The ombudsman found the council’s housing team agreed to make the referral for an occupational therapy assessment, but this did not ultimately happen and led to a delay in obtaining occupational therapy advice. Had it taken place earlier, the council could have accepted relief duty and placed Miss X in a housing priority band in December.


The watchdog also found the council should have considered whether Miss X’s need to move to the borough because of domestic violence warranted discretion to be applied to to remove the residential connection limit if someone has lived in the borough less than five years. If it had been applied, she would have been eligible for band two priority.

The ombudsman told the council to send a written apology to Miss X, pay £150 compensation, amend her priority date to 15th December, and review whether discretion should be applied to waive the residential connection limitation. If the council finds she missed out on housing because she did not have the higher priority, it should offer her the next suitable property that becomes available.

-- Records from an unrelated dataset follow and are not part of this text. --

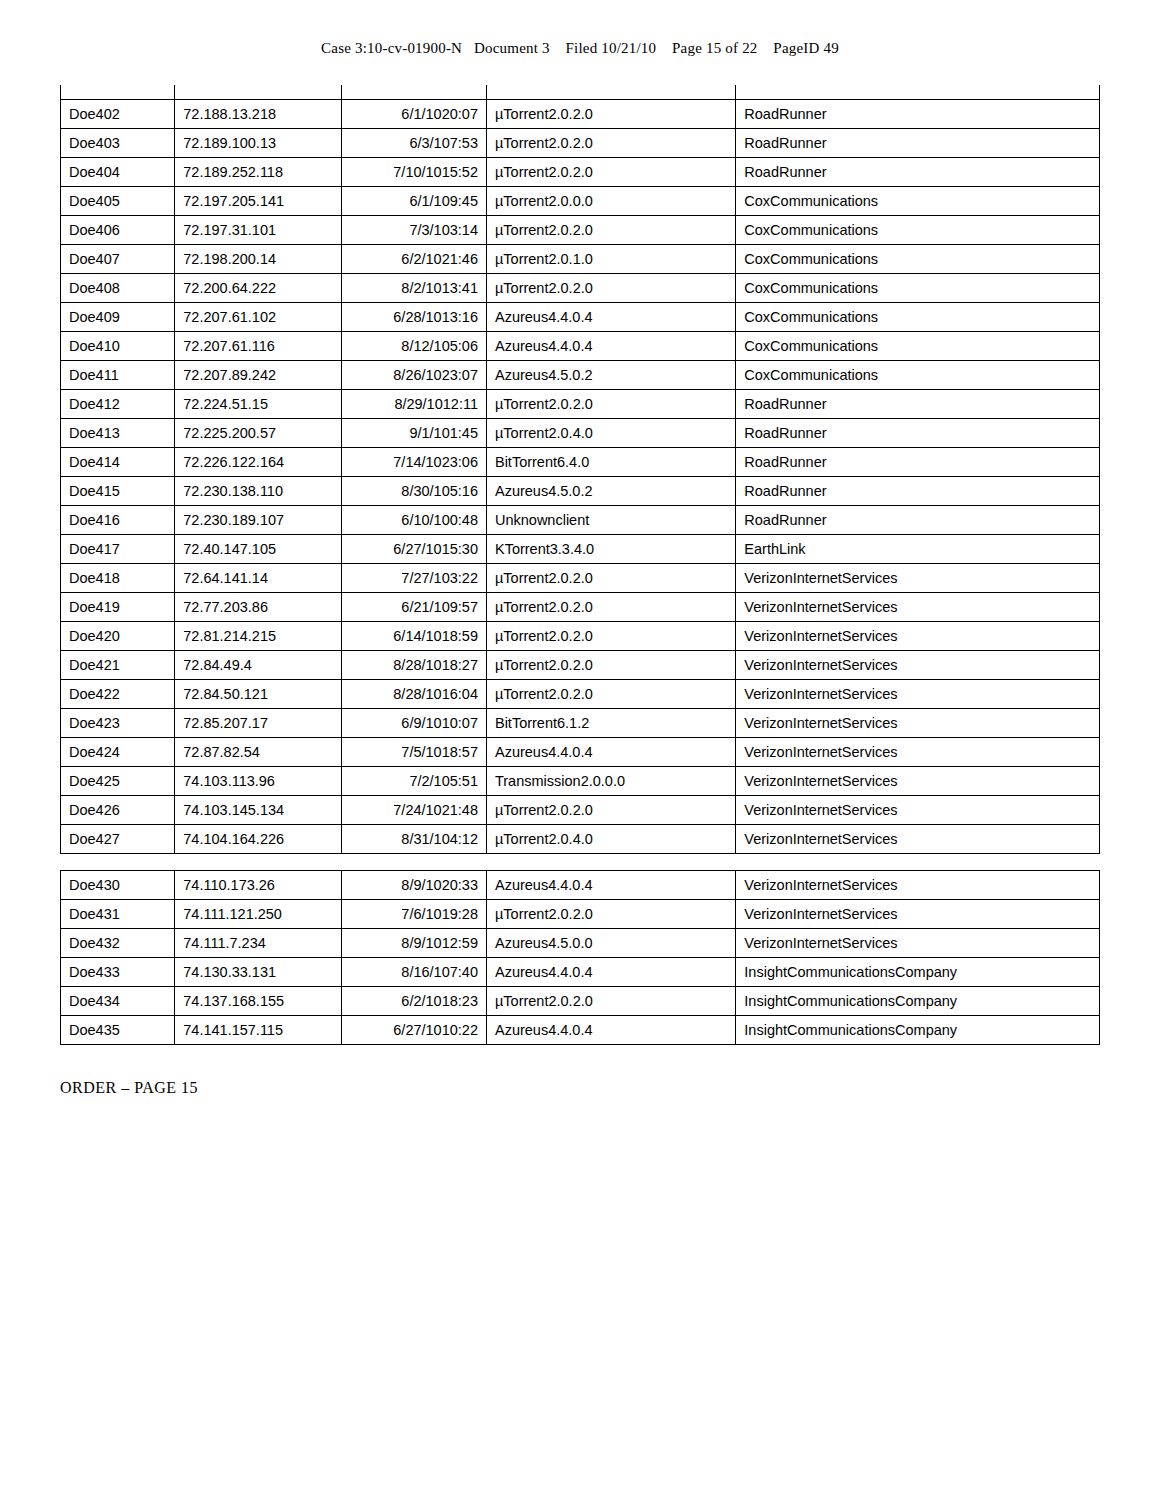Case 3:10-cv-01900-N Document 3 Filed 10/21/10 Page 15 of 22 PageID 49
| Doe402 | 72.188.13.218 | 6/1/1020:07 | µTorrent2.0.2.0 | RoadRunner |
| Doe403 | 72.189.100.13 | 6/3/107:53 | µTorrent2.0.2.0 | RoadRunner |
| Doe404 | 72.189.252.118 | 7/10/1015:52 | µTorrent2.0.2.0 | RoadRunner |
| Doe405 | 72.197.205.141 | 6/1/109:45 | µTorrent2.0.0.0 | CoxCommunications |
| Doe406 | 72.197.31.101 | 7/3/103:14 | µTorrent2.0.2.0 | CoxCommunications |
| Doe407 | 72.198.200.14 | 6/2/1021:46 | µTorrent2.0.1.0 | CoxCommunications |
| Doe408 | 72.200.64.222 | 8/2/1013:41 | µTorrent2.0.2.0 | CoxCommunications |
| Doe409 | 72.207.61.102 | 6/28/1013:16 | Azureus4.4.0.4 | CoxCommunications |
| Doe410 | 72.207.61.116 | 8/12/105:06 | Azureus4.4.0.4 | CoxCommunications |
| Doe411 | 72.207.89.242 | 8/26/1023:07 | Azureus4.5.0.2 | CoxCommunications |
| Doe412 | 72.224.51.15 | 8/29/1012:11 | µTorrent2.0.2.0 | RoadRunner |
| Doe413 | 72.225.200.57 | 9/1/101:45 | µTorrent2.0.4.0 | RoadRunner |
| Doe414 | 72.226.122.164 | 7/14/1023:06 | BitTorrent6.4.0 | RoadRunner |
| Doe415 | 72.230.138.110 | 8/30/105:16 | Azureus4.5.0.2 | RoadRunner |
| Doe416 | 72.230.189.107 | 6/10/100:48 | Unknownclient | RoadRunner |
| Doe417 | 72.40.147.105 | 6/27/1015:30 | KTorrent3.3.4.0 | EarthLink |
| Doe418 | 72.64.141.14 | 7/27/103:22 | µTorrent2.0.2.0 | VerizonInternetServices |
| Doe419 | 72.77.203.86 | 6/21/109:57 | µTorrent2.0.2.0 | VerizonInternetServices |
| Doe420 | 72.81.214.215 | 6/14/1018:59 | µTorrent2.0.2.0 | VerizonInternetServices |
| Doe421 | 72.84.49.4 | 8/28/1018:27 | µTorrent2.0.2.0 | VerizonInternetServices |
| Doe422 | 72.84.50.121 | 8/28/1016:04 | µTorrent2.0.2.0 | VerizonInternetServices |
| Doe423 | 72.85.207.17 | 6/9/1010:07 | BitTorrent6.1.2 | VerizonInternetServices |
| Doe424 | 72.87.82.54 | 7/5/1018:57 | Azureus4.4.0.4 | VerizonInternetServices |
| Doe425 | 74.103.113.96 | 7/2/105:51 | Transmission2.0.0.0 | VerizonInternetServices |
| Doe426 | 74.103.145.134 | 7/24/1021:48 | µTorrent2.0.2.0 | VerizonInternetServices |
| Doe427 | 74.104.164.226 | 8/31/104:12 | µTorrent2.0.4.0 | VerizonInternetServices |
| Doe430 | 74.110.173.26 | 8/9/1020:33 | Azureus4.4.0.4 | VerizonInternetServices |
| Doe431 | 74.111.121.250 | 7/6/1019:28 | µTorrent2.0.2.0 | VerizonInternetServices |
| Doe432 | 74.111.7.234 | 8/9/1012:59 | Azureus4.5.0.0 | VerizonInternetServices |
| Doe433 | 74.130.33.131 | 8/16/107:40 | Azureus4.4.0.4 | InsightCommunicationsCompany |
| Doe434 | 74.137.168.155 | 6/2/1018:23 | µTorrent2.0.2.0 | InsightCommunicationsCompany |
| Doe435 | 74.141.157.115 | 6/27/1010:22 | Azureus4.4.0.4 | InsightCommunicationsCompany |
ORDER – PAGE 15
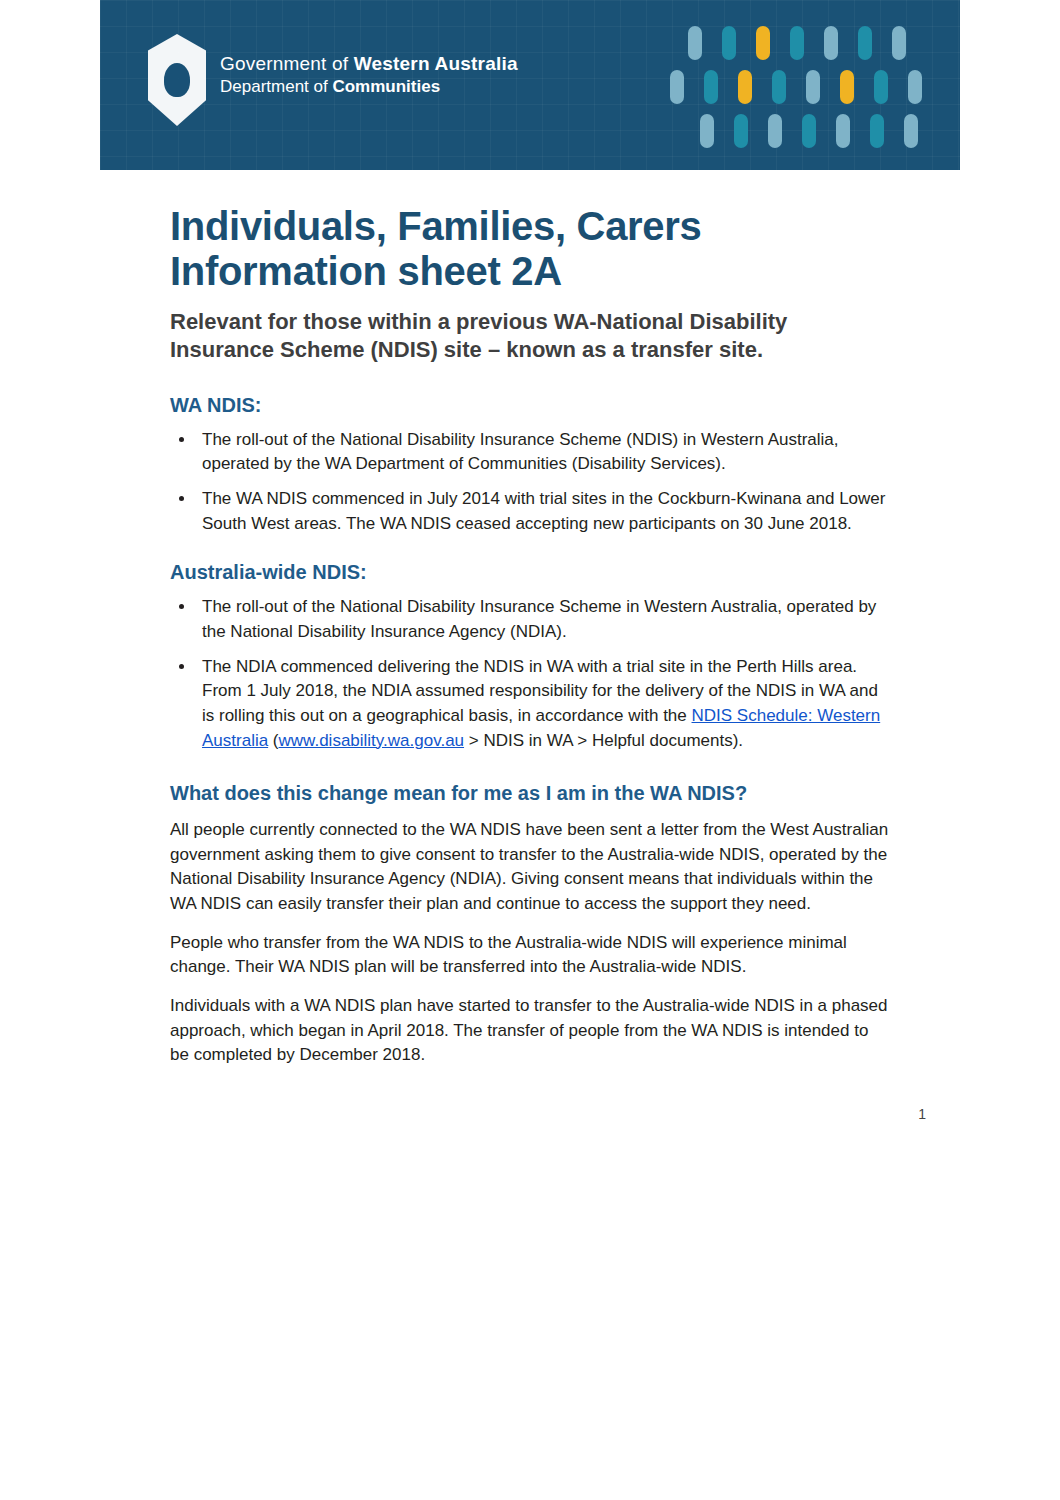Government of Western Australia
Department of Communities
Individuals, Families, Carers
Information sheet 2A
Relevant for those within a previous WA-National Disability Insurance Scheme (NDIS) site – known as a transfer site.
WA NDIS:
The roll-out of the National Disability Insurance Scheme (NDIS) in Western Australia, operated by the WA Department of Communities (Disability Services).
The WA NDIS commenced in July 2014 with trial sites in the Cockburn-Kwinana and Lower South West areas. The WA NDIS ceased accepting new participants on 30 June 2018.
Australia-wide NDIS:
The roll-out of the National Disability Insurance Scheme in Western Australia, operated by the National Disability Insurance Agency (NDIA).
The NDIA commenced delivering the NDIS in WA with a trial site in the Perth Hills area. From 1 July 2018, the NDIA assumed responsibility for the delivery of the NDIS in WA and is rolling this out on a geographical basis, in accordance with the NDIS Schedule: Western Australia (www.disability.wa.gov.au > NDIS in WA > Helpful documents).
What does this change mean for me as I am in the WA NDIS?
All people currently connected to the WA NDIS have been sent a letter from the West Australian government asking them to give consent to transfer to the Australia-wide NDIS, operated by the National Disability Insurance Agency (NDIA). Giving consent means that individuals within the WA NDIS can easily transfer their plan and continue to access the support they need.
People who transfer from the WA NDIS to the Australia-wide NDIS will experience minimal change. Their WA NDIS plan will be transferred into the Australia-wide NDIS.
Individuals with a WA NDIS plan have started to transfer to the Australia-wide NDIS in a phased approach, which began in April 2018. The transfer of people from the WA NDIS is intended to be completed by December 2018.
1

A Barnet Council spokesperson said Barnet Homes accepted the ombudsman’s decision and recommendations and had apologised to Miss X.


They added: “The council has swiftly implemented the recommended remedies, including apologising to the resident, and improving our procedures to ensure correct processes are followed and customers are communicated appropriately through their preferred communication methods.

“We take learning from complaints, be they directly received or via ombudsman very seriously and are always seeking to use that learning as part of our continuous improvement.”